Bonjour Alain Ravayrol, pouvez-vous vous présenter ?

Cela fait 27 ans que je travaille dans des associations de protection de l’environnement, ou plutôt de protection de la faune sauvage terrestre. Issu d’une formation de technicien agricole, je suis aussi ornithologue spécialiste des rapaces. J’ai travaillé jusqu’en 2002 pour l’association G.R.I.V.E, et je suis maintenant salarié de l’association La Salsepareille. Nous travaillons essentiellement sur des programmes nationaux (programme natura 2000 et Plans Nationaux d’Action sur les espèces menacées), je bague les rapaces rupestres en Languedoc Roussillon. Je suis un adepte des grands espaces.

Alain Ravayrol Pouvez-vous nous parler de votre passion des sports outdoor ?

Je pratique principalement l’escalade, le trek, le parapente (mais je ne pilote pas) et j’ai fais un peu de spéléologie. Les grands espaces, la vie à l’extérieur, de la ballade à l’observation des espèces terrestre, c’est ce qui me plait dans les sports de nature. J’adore le caillou : les montagnes, les falaises, c’est ce qui me plait le plus. Je ne suis pas particulièrement friand des milieux aquatiques ou forestiers.

Alain Ravayrol Pouvez-vous nous parler de l’environnement dans le quel vous évoluez ?

Je connais bien la quasi-totalité du Languedoc Roussillon, mais les endroits où je préfère pratiquer sont le Larzac, les Ruffe du Lodévois, le Minervois et les Corbières. Je les fréquente autant pour mon plaisir que pour mon travail. J’apprécie également les Hautes Pyrénèes et les cailloux espagnols. J’aime y faire des randonnées.

Alain Ravayrol Pouvez-vous nous en dire un peu plus sur votre association : La Salsepareille ?

Le gros de notre travail porte sur le programme natura 2000 ainsi que sur les Aigles de Bonelli, et les sports de nature. Nous sommes également attentifs aux enjeux d’actions écologiques et de protection de la nature.
Actuellement nous somme 1 salarié à plein temps, et 2 salariés à temps partiel. L’association compte une soixantaine d’adhérents mais nous bénéficions d’une certaine reconnaissance. En effet des personnes sont identifiées dans le département et certains participent aux actions de l’association. Cependant, nous n’avons pas une vie associative très développée.

— Données fournies —
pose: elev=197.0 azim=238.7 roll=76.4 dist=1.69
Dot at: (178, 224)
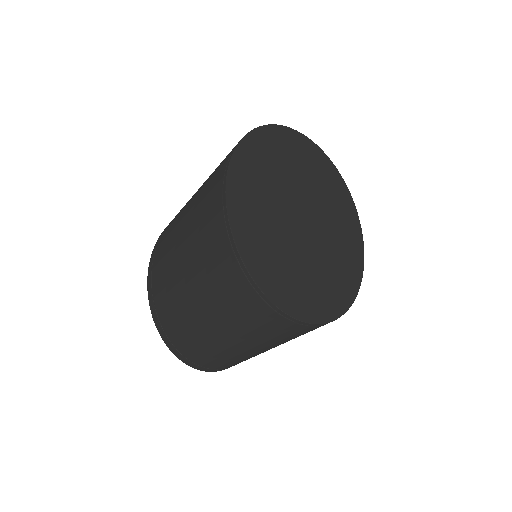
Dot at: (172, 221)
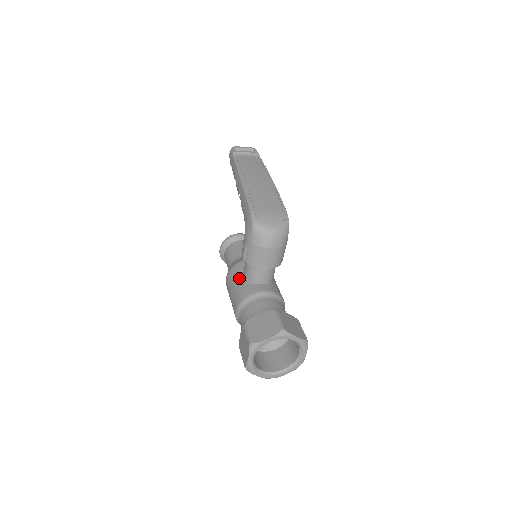
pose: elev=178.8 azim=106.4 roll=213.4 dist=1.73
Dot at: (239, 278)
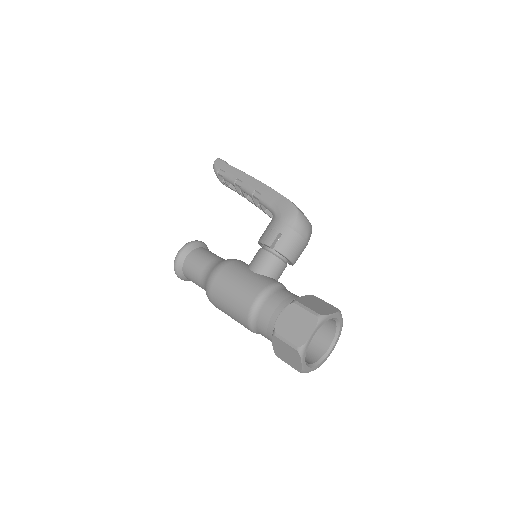
Dot at: (247, 270)
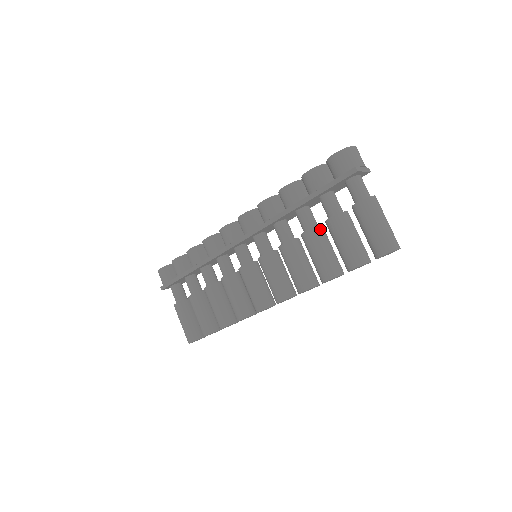
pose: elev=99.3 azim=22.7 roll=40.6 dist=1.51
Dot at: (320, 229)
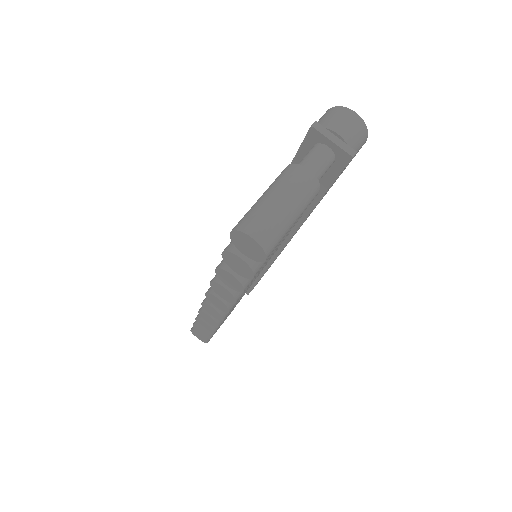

— Consignes —
- 1) Recopiez fidèlement le passage de l'entretien allant de « Je pratique principalement » à « aquatiques ou forestiers. ».
- 2) D'après l'entretien, pour quelle association Alain Ravayrol a-t-il travaillé jusqu'en 2002 ?

— Réponses —
- 1)
Je pratique principalement l’escalade, le trek, le parapente (mais je ne pilote pas) et j’ai fais un peu de spéléologie. Les grands espaces, la vie à l’extérieur, de la ballade à l’observation des espèces terrestre, c’est ce qui me plait dans les sports de nature. J’adore le caillou : les montagnes, les falaises, c’est ce qui me plait le plus. Je ne suis pas particulièrement friand des milieux aquatiques ou forestiers.

- 2) Il a travaillé pour l'association G.R.I.V.E.